What happened was over-reliance on polls biased by who was polled and when they were polled that predicted a Clinton victory when additional data sources might have revealed a different outcome.
"There was incomplete data," Gualtieri said. "[Prognosticators] didn't have the right data. There were some missing variables that people could not see. From an enterprise standpoint, the same thing can happen.
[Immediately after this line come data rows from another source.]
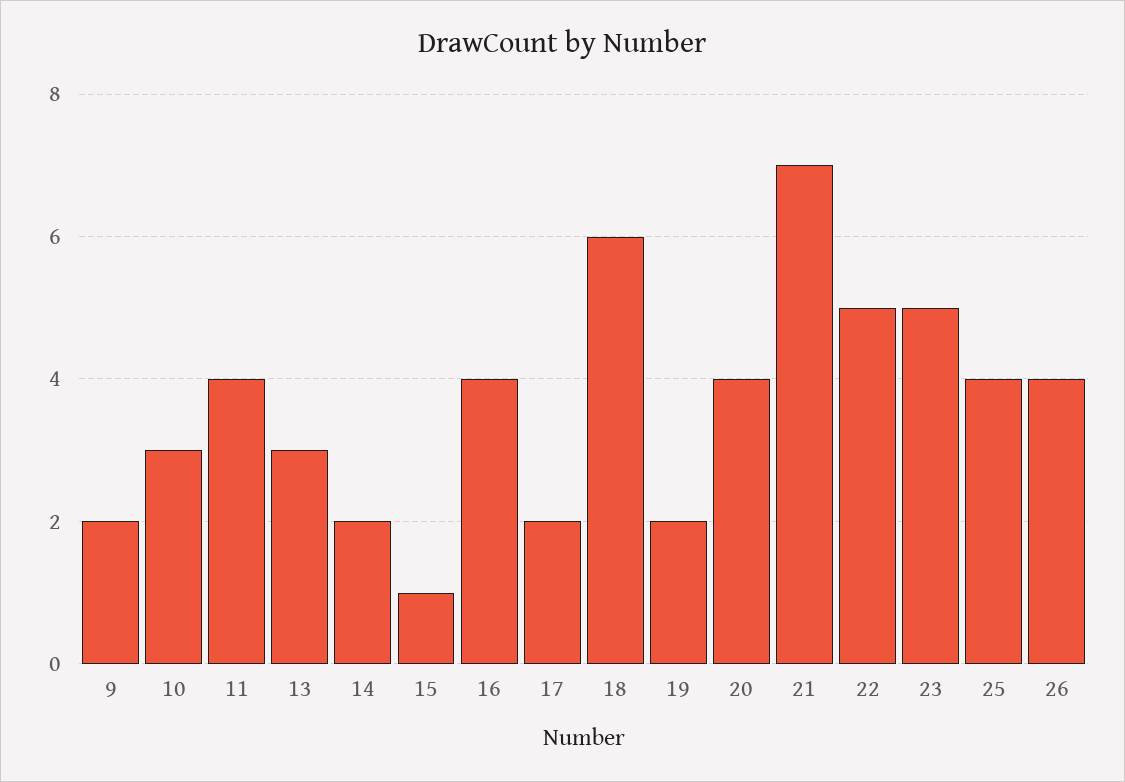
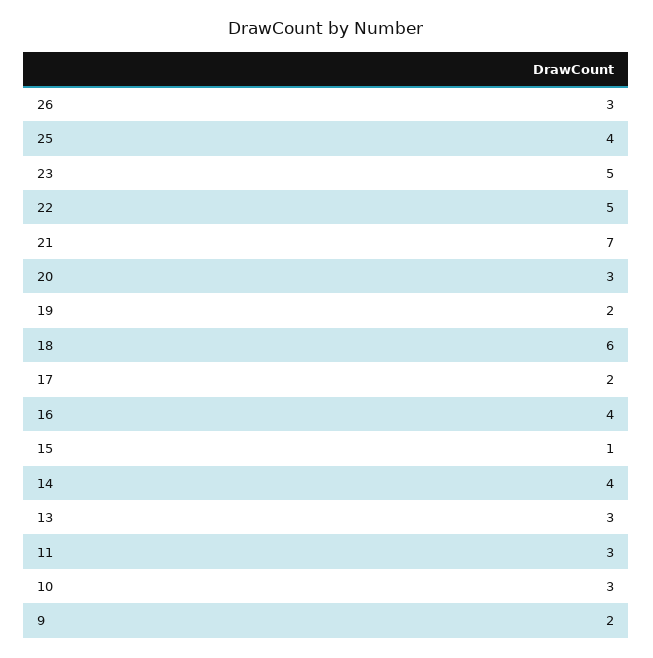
  {
    "9": 2,
    "10": 3,
-   "11": 4,
+   "11": 3,
    "13": 3,
-   "14": 2,
+   "14": 4,
    "15": 1,
    "16": 4,
    "17": 2,
    "18": 6,
    "19": 2,
-   "20": 4,
+   "20": 3,
    "21": 7,
    "22": 5,
    "23": 5,
    "25": 4,
-   "26": 4
+   "26": 3
  }

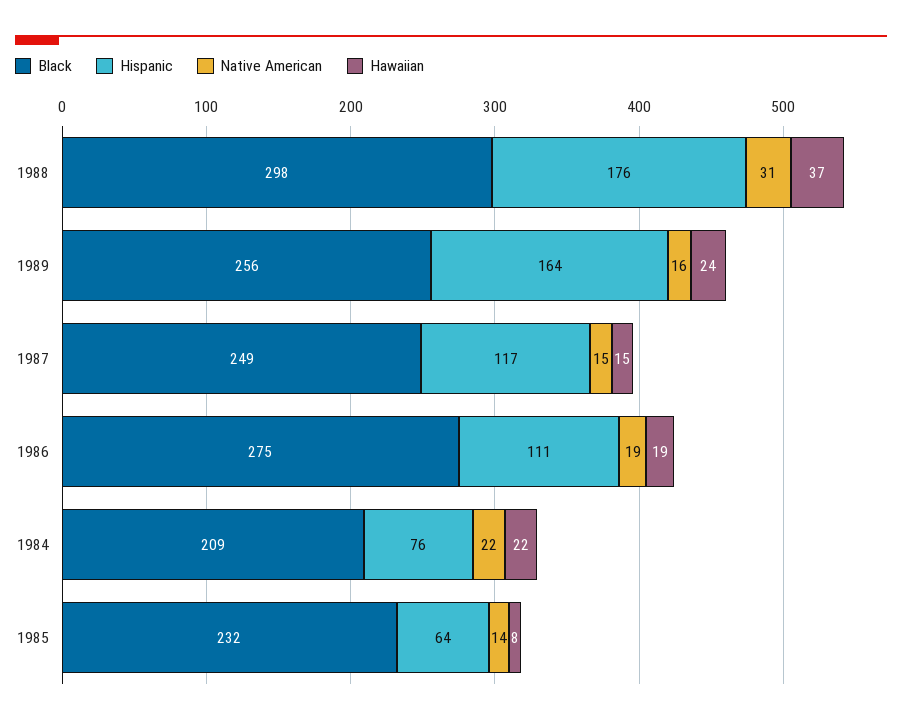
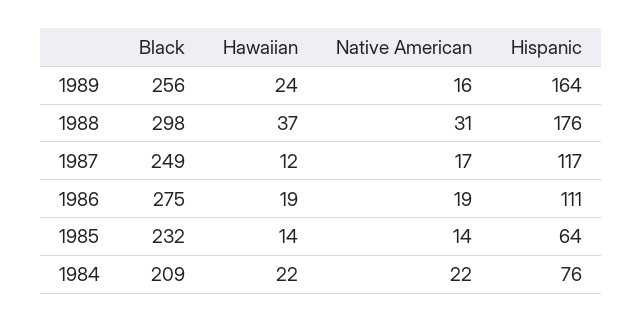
  {
    "Black": {
      "1988": 298,
      "1989": 256,
      "1987": 249,
      "1986": 275,
      "1984": 209,
      "1985": 232
    },
    "Hispanic": {
      "1988": 176,
      "1989": 164,
      "1987": 117,
      "1986": 111,
      "1984": 76,
      "1985": 64
    },
    "Native American": {
      "1988": 31,
      "1989": 16,
-     "1987": 15,
+     "1987": 17,
      "1986": 19,
      "1984": 22,
      "1985": 14
    },
    "Hawaiian": {
      "1988": 37,
      "1989": 24,
-     "1987": 15,
+     "1987": 12,
      "1986": 19,
      "1984": 22,
-     "1985": 8
+     "1985": 14
    }
  }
You can have all kinds of data pointing in one direction, but if you don't have the complete set of data with all the missing variables, you're not going to get there."
Outdated data can come in the form of model drift, which refers to data models that decay over time because they haven't been maintained and retrained as new data becomes available. Meanwhile, the use of bad data sources can result from such things as blind faith in an author, and query errors are simply coding mistakes made when querying data that can lead to the use of the wrong data.
Overcoming pitfalls
Key to overcoming the cognitive biases that can derail data-driven decision-making is a strong data governance framework.
Data governance can address potential pitfalls, eliminating many instances of using bad data, limited past performance windows and fictitious corollaries.
"You can use business intelligence to actually overcome built-in cognitive biases," Gualtieri said.
Self-awareness, however, is also crucial. By being aware of the various cognitive biases that can arise, organizations can diagnose them as they creep in.
"We all have cognitive biases -- we're all susceptible to them," Gualtieri said. "A lot of the ways we can overcome them and find truth in data is by recognizing our cognitive biases."